Saved data entries:

*** Block opens ***

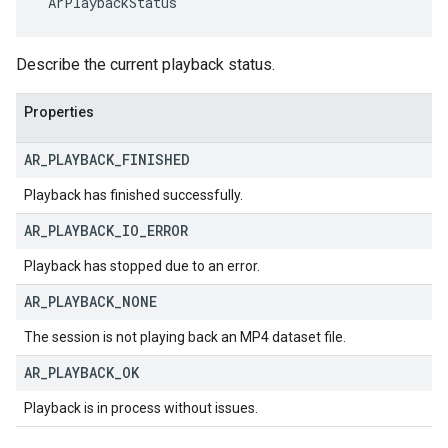
 ArPlaybackStatus
Describe the current playback status.
Properties
AR
_
PLAYBACK
_
FINISHED
Playback has finished successfully.
AR
_
PLAYBACK
_
IO
_
ERROR
Playback has stopped due to an error.
AR
_
PLAYBACK
_
NONE
The session is not playing back an MP4 dataset file.
AR
_
PLAYBACK
_
OK
Playback is in process without issues.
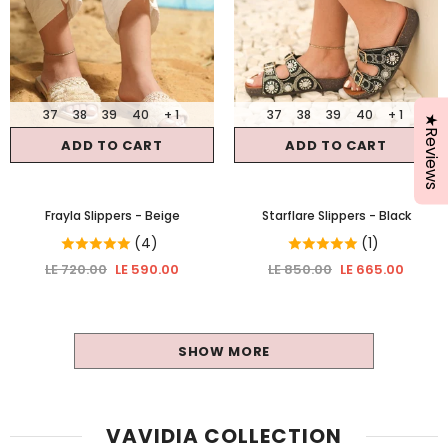
37
38
39
40
+ 1
37
38
39
40
+ 1
★Reviews
ADD TO CART
ADD TO CART
Frayla Slippers
- Beige
Starflare Slippers
- Black
(4)
(1)
LE 720.00
LE 590.00
LE 850.00
LE 665.00
SHOW MORE
VAVIDIA COLLECTION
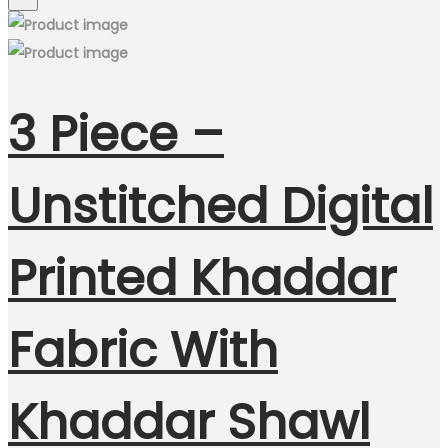
3 Piece –
Unstitched Digital
Printed Khaddar
Fabric With
Khaddar Shawl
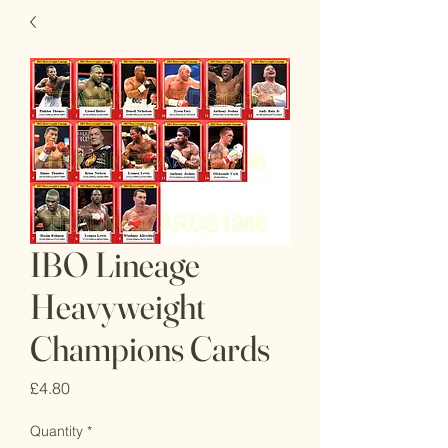
IBO Lineage
Heavyweight
Champions Cards
Price
£4.80
Quantity
*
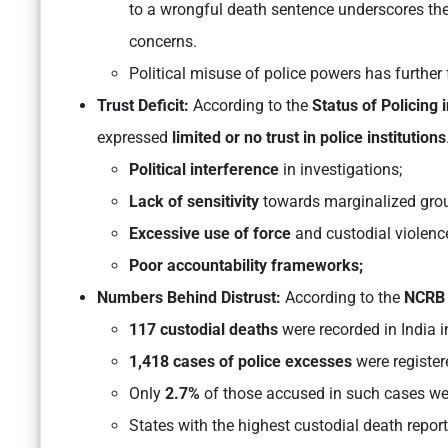
to a wrongful death sentence underscores th
concerns.
Political misuse of police powers has further
Trust Deficit:
According to the
Status of Policing 
expressed
limited or no trust in police institutions
Political interference
in investigations;
Lack of sensitivity
towards marginalized gro
Excessive use of force
and custodial violenc
Poor accountability frameworks;
Numbers Behind Distrust:
According to the
NCRB 
117 custodial deaths
were recorded in India 
1,418 cases of police excesses
were register
Only
2.7%
of those accused in such cases we
States with the highest custodial death repor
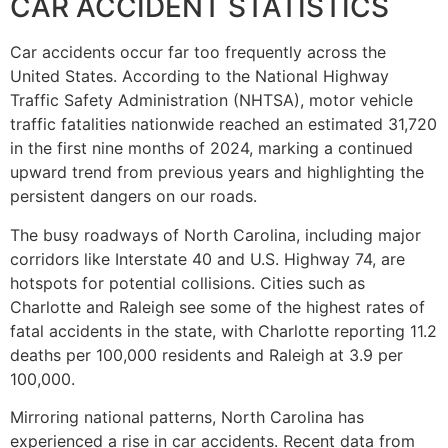
CAR ACCIDENT STATISTICS
Car accidents occur far too frequently across the
United States. According to the National Highway
Traffic Safety Administration (NHTSA), motor vehicle
traffic fatalities nationwide reached an estimated 31,720
in the first nine months of 2024, marking a continued
upward trend from previous years and highlighting the
persistent dangers on our roads.
The busy roadways of North Carolina, including major
corridors like Interstate 40 and U.S. Highway 74, are
hotspots for potential collisions. Cities such as
Charlotte and Raleigh see some of the highest rates of
fatal accidents in the state, with Charlotte reporting 11.2
deaths per 100,000 residents and Raleigh at 3.9 per
100,000.
Mirroring national patterns, North Carolina has
experienced a rise in car accidents. Recent data from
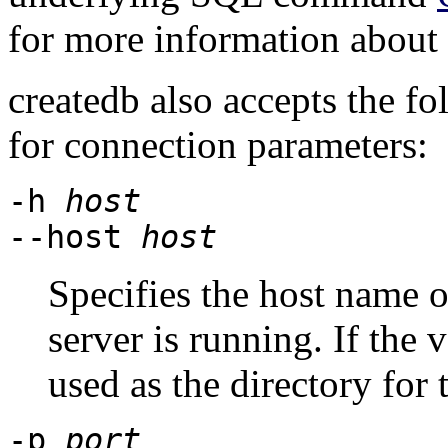
for more information about
createdb
also accepts the f
for connection parameters:
-h
host
--host
host
Specifies the host name 
server is running. If the v
used as the directory for
-p
port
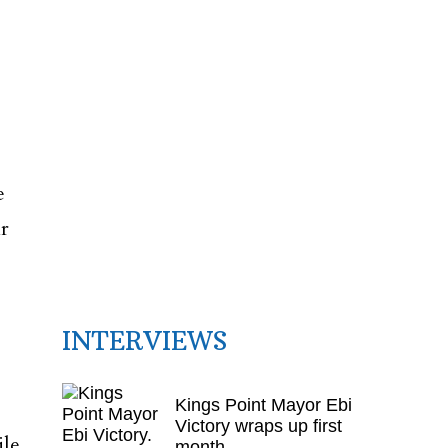
e
r
INTERVIEWS
Kings Point Mayor Ebi
Victory wraps up first
ile
month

*** Block closes ***

(Task statement): Copy out the entries exactly. No pictures.

(Written answer):
 ArPlaybackStatus
Describe the current playback status.
Properties
AR
_
PLAYBACK
_
FINISHED
Playback has finished successfully.
AR
_
PLAYBACK
_
IO
_
ERROR
Playback has stopped due to an error.
AR
_
PLAYBACK
_
NONE
The session is not playing back an MP4 dataset file.
AR
_
PLAYBACK
_
OK
Playback is in process without issues.
37
38
39
40
+ 1
37
38
39
40
+ 1
★Reviews
ADD TO CART
ADD TO CART
Frayla Slippers
- Beige
Starflare Slippers
- Black
(4)
(1)
LE 720.00
LE 590.00
LE 850.00
LE 665.00
SHOW MORE
VAVIDIA COLLECTION
3 Piece –
Unstitched Digital
Printed Khaddar
Fabric With
Khaddar Shawl
IBO Lineage
Heavyweight
Champions Cards
Price
£4.80
Quantity
*
to a wrongful death sentence underscores th
concerns.
Political misuse of police powers has further
Trust Deficit:
According to the
Status of Policing 
expressed
limited or no trust in police institutions
Political interference
in investigations;
Lack of sensitivity
towards marginalized gro
Excessive use of force
and custodial violenc
Poor accountability frameworks;
Numbers Behind Distrust:
According to the
NCRB 
117 custodial deaths
were recorded in India 
1,418 cases of police excesses
were register
Only
2.7%
of those accused in such cases we
States with the highest custodial death repor
CAR ACCIDENT STATISTICS
Car accidents occur far too frequently across the
United States. According to the National Highway
Traffic Safety Administration (NHTSA), motor vehicle
traffic fatalities nationwide reached an estimated 31,720
in the first nine months of 2024, marking a continued
upward trend from previous years and highlighting the
persistent dangers on our roads.
The busy roadways of North Carolina, including major
corridors like Interstate 40 and U.S. Highway 74, are
hotspots for potential collisions. Cities such as
Charlotte and Raleigh see some of the highest rates of
fatal accidents in the state, with Charlotte reporting 11.2
deaths per 100,000 residents and Raleigh at 3.9 per
100,000.
Mirroring national patterns, North Carolina has
experienced a rise in car accidents. Recent data from
for more information about
createdb
also accepts the f
for connection parameters:
-h
host
--host
host
Specifies the host name 
server is running. If the v
used as the directory for
-p
port
e
r
INTERVIEWS
Kings Point Mayor Ebi
Victory wraps up first
ile
month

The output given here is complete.